## What the exercise asks:
Convert every line of the rows below into a JSON list of strings, one string per line, and leave out any blank lines.

## Supplied data:
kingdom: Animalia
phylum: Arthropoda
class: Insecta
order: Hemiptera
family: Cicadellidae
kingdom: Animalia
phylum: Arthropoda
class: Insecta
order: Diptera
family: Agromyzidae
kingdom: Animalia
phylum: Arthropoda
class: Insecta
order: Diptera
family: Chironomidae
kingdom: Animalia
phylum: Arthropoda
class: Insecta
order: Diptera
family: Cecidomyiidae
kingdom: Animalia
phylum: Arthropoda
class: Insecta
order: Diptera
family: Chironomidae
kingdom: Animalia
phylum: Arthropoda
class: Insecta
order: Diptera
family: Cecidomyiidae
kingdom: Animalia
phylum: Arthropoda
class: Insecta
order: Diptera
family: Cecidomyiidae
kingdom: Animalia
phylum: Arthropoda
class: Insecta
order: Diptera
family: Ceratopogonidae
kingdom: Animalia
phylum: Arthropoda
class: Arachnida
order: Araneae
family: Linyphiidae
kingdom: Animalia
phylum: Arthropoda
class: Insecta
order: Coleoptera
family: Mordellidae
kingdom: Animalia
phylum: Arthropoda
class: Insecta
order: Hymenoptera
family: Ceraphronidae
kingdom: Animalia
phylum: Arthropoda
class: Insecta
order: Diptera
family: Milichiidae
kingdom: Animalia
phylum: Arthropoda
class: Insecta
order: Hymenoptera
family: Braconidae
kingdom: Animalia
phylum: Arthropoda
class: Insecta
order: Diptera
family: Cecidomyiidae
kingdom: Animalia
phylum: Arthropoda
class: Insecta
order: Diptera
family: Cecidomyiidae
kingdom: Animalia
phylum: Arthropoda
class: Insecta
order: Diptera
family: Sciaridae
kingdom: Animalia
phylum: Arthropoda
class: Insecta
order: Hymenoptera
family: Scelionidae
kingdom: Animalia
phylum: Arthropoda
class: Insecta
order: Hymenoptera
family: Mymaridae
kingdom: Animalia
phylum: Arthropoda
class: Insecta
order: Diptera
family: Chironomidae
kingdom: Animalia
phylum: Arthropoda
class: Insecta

## The answer:
[
  "kingdom: Animalia",
  "phylum: Arthropoda",
  "class: Insecta",
  "order: Hemiptera",
  "family: Cicadellidae",
  "kingdom: Animalia",
  "phylum: Arthropoda",
  "class: Insecta",
  "order: Diptera",
  "family: Agromyzidae",
  "kingdom: Animalia",
  "phylum: Arthropoda",
  "class: Insecta",
  "order: Diptera",
  "family: Chironomidae",
  "kingdom: Animalia",
  "phylum: Arthropoda",
  "class: Insecta",
  "order: Diptera",
  "family: Cecidomyiidae",
  "kingdom: Animalia",
  "phylum: Arthropoda",
  "class: Insecta",
  "order: Diptera",
  "family: Chironomidae",
  "kingdom: Animalia",
  "phylum: Arthropoda",
  "class: Insecta",
  "order: Diptera",
  "family: Cecidomyiidae",
  "kingdom: Animalia",
  "phylum: Arthropoda",
  "class: Insecta",
  "order: Diptera",
  "family: Cecidomyiidae",
  "kingdom: Animalia",
  "phylum: Arthropoda",
  "class: Insecta",
  "order: Diptera",
  "family: Ceratopogonidae",
  "kingdom: Animalia",
  "phylum: Arthropoda",
  "class: Arachnida",
  "order: Araneae",
  "family: Linyphiidae",
  "kingdom: Animalia",
  "phylum: Arthropoda",
  "class: Insecta",
  "order: Coleoptera",
  "family: Mordellidae",
  "kingdom: Animalia",
  "phylum: Arthropoda",
  "class: Insecta",
  "order: Hymenoptera",
  "family: Ceraphronidae",
  "kingdom: Animalia",
  "phylum: Arthropoda",
  "class: Insecta",
  "order: Diptera",
  "family: Milichiidae",
  "kingdom: Animalia",
  "phylum: Arthropoda",
  "class: Insecta",
  "order: Hymenoptera",
  "family: Braconidae",
  "kingdom: Animalia",
  "phylum: Arthropoda",
  "class: Insecta",
  "order: Diptera",
  "family: Cecidomyiidae",
  "kingdom: Animalia",
  "phylum: Arthropoda",
  "class: Insecta",
  "order: Diptera",
  "family: Cecidomyiidae",
  "kingdom: Animalia",
  "phylum: Arthropoda",
  "class: Insecta",
  "order: Diptera",
  "family: Sciaridae",
  "kingdom: Animalia",
  "phylum: Arthropoda",
  "class: Insecta",
  "order: Hymenoptera",
  "family: Scelionidae",
  "kingdom: Animalia",
  "phylum: Arthropoda",
  "class: Insecta",
  "order: Hymenoptera",
  "family: Mymaridae",
  "kingdom: Animalia",
  "phylum: Arthropoda",
  "class: Insecta",
  "order: Diptera",
  "family: Chironomidae",
  "kingdom: Animalia",
  "phylum: Arthropoda",
  "class: Insecta"
]